Friday, July 3, 2009

My war with the cigar smokers...


I have a strange love/ hate relationship with cigar smokers. I love to sketch them...but to be honest, I want them all to die slow, lingering deaths like Freud, with their throats corroding and shrivelling with black, cancerous lesions. But I love to draw them.
I understand the hypocrisy, I just don't understand my attraction.


I think it's the phallic nature of the cigar. Maybe it's the primal clutching of the penis-like extension of the self or it's the orgasmic looks on their faces as they take their first, oh-so satisfying puffs.


When I draw them, I think I'm attracted to the intimate quietness of the fingers and the thumbs on the cigar.
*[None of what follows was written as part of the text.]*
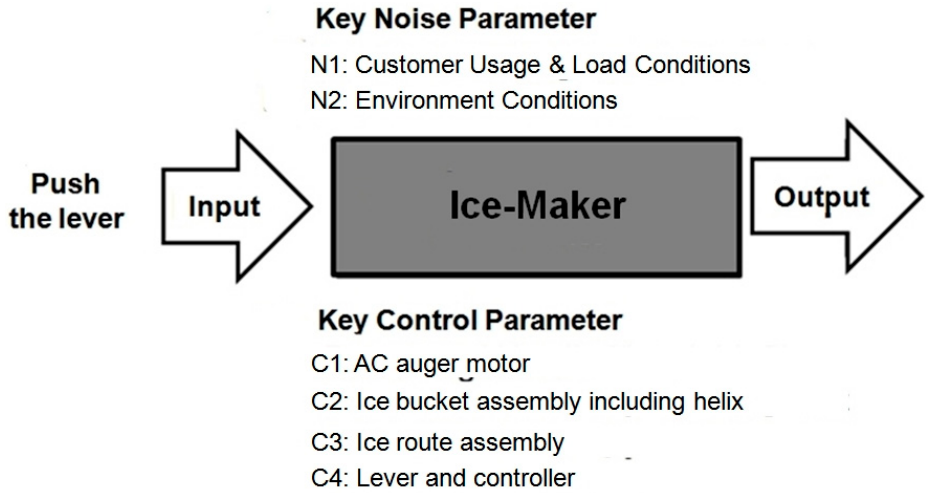
Figure 2. Robust design schematic of a mechanical system, such as an ice-maker.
It's a very dainty and loving and tender gesture. As is the licking and the sucking in of the white smoke, which, incidentally, for me, smells like a dead skunk decaying on a quiet country road. It sickens me...one of the few things that triggers my gag reflex. Thus, my internal war with the cigar smokers continues to vex me.


Okay, I'll admit that they have taken over my favorite outdoor cafe where I like to sketch. I hate to think it's a male territorial imperative to protect my personal space. But there are other regulars around me, equally annoying, like the mentally-challenged giant with the too-tiny stripped shirt who whistle screams as he bites his fist with one hand and thumps his barrel chest with lowland gorilla-like force in a continuous monotone that can only be compared to a beached manatee pounded by whiffle bats. The noise is stunning and ominous. But still, I can tune him out. What I can't tune out it the wafting stench of cigar smoke under my nose.


I've tried everything to get them to stop. I've pleaded. I've threatened them with going to the Board of Health. But their arrogance and their senses of entitlement have made them cluster together in tight, self-righteous groups of smoke-spewing smugness. They won't budge and the owner is too afraid to drop kick his regular paying customers from enjoying their outdoor smoker's lounge. Our latest attempt at peace accord, is to let them smoke at the furthest tables, away from the front awning. Still, the smoke travels, and I swear that it finds my nostrils every time.


So, I have to grin and bear it. Suck it up and tune out the stink if I want to sit at my table, sketching and sipping at my bottomless iced tea. I don't have to like it. My only just revenge is to post my sketches and give them humorous subtitles that remind me of the time I suffered with my discomfort to get the money shots.